* _Page extract_:
Immigration to Romania is less common than immigration to most other European Union countries, with Romania having 2.1% of the population foreign born as of 2017 (Eurostat estimates). Of these, 0.9% were born in other EU member states, and 1.2% were born outside the EU. Romania has recently experienced a growing wave of immigration, mostly from the Republic of Moldova, Turkey, Italy, Spain, Southeast Asia, and East Asia and to a lesser extent other parts of the world. In 2013, there were 198,839 immigrants living in Romania, of which 13,000 were refugees. As of mid-2020, the number of migrants in Romania was 705,000, of which over 40% were from the Republic of Moldova.

According to DIICOT, Romania has evolved since 1990 from a country of transit for illegal migrants to a country of destination. Within the European Union, the country has the second highest rate of immigration from non-EU countries (86%), just behind Slovenia (90%). Most immigrants in Romania are from Europe. Among non-European immigrants, most are from Asia and North Africa.

Republic of Moldova

Over 40% of the country's foreign-born residents originate from Republic of Moldova. Owing to the former period of union between most of Moldova and Romania, many Moldovans are eligible for Romanian citizenship on the basis of descent. The culture of Moldova is influenced primarily by the Romanian origins of its majority population, being strongly related to classical Romanian culture, and, as such, it is easy for people from neighbouring Moldova to integrate within the contemporary Romanian culture. Many immigrants from the Republic of Moldova prefer to settle in the Romanian counties from the region of Moldavia, because there the culture is more similar to their home country.

* _Material supplied_:
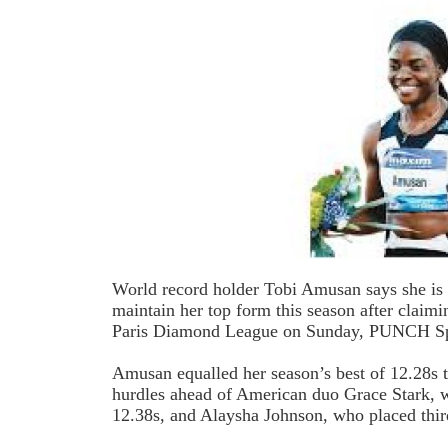
World record holder Tobi Amusan says she is 
maintain her top form this season after claimin
Paris Diamond League on Sunday, PUNCH Spo
Amusan equalled her season’s best of 12.28s
hurdles ahead of American duo Grace Stark, 
12.38s, and Alaysha Johnson, who placed thir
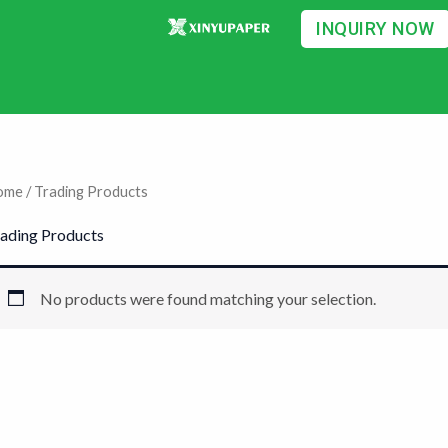
INQUIRY NOW
ome
/ Trading Products
ading Products
No products were found matching your selection.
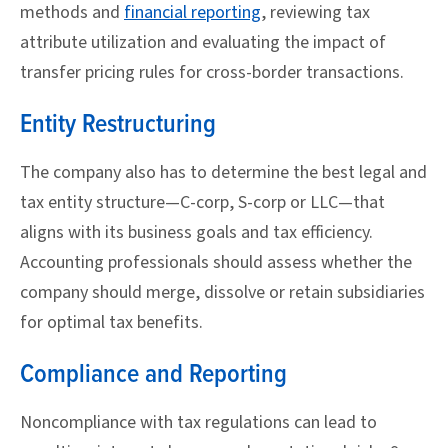
methods and
financial reporting
, reviewing tax
attribute utilization and evaluating the impact of
transfer pricing rules for cross-border transactions.
Entity Restructuring
The company also has to determine the best legal and
tax entity structure—C-corp, S-corp or LLC—that
aligns with its business goals and tax efficiency.
Accounting professionals should assess whether the
company should merge, dissolve or retain subsidiaries
for optimal tax benefits.
Compliance and Reporting
Noncompliance with tax regulations can lead to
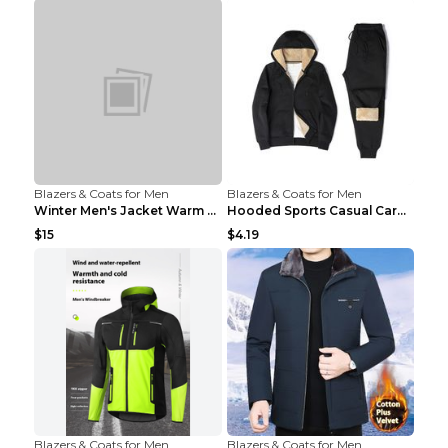
Blazers & Coats for Men
Blazers & Coats for Men
Winter Men's Jacket Warm Coat Grey 3XL
Hooded Sports Casual Cardigan Warm Jacket Trousers...
$15
$4.19
Blazers & Coats for Men
Blazers & Coats for Men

* _Assignment_:
According to the passage on immigration to Romania, which European Union country has a higher rate of immigration from non-EU countries than Romania?

* _Your solution_:
Slovenia, at 90%.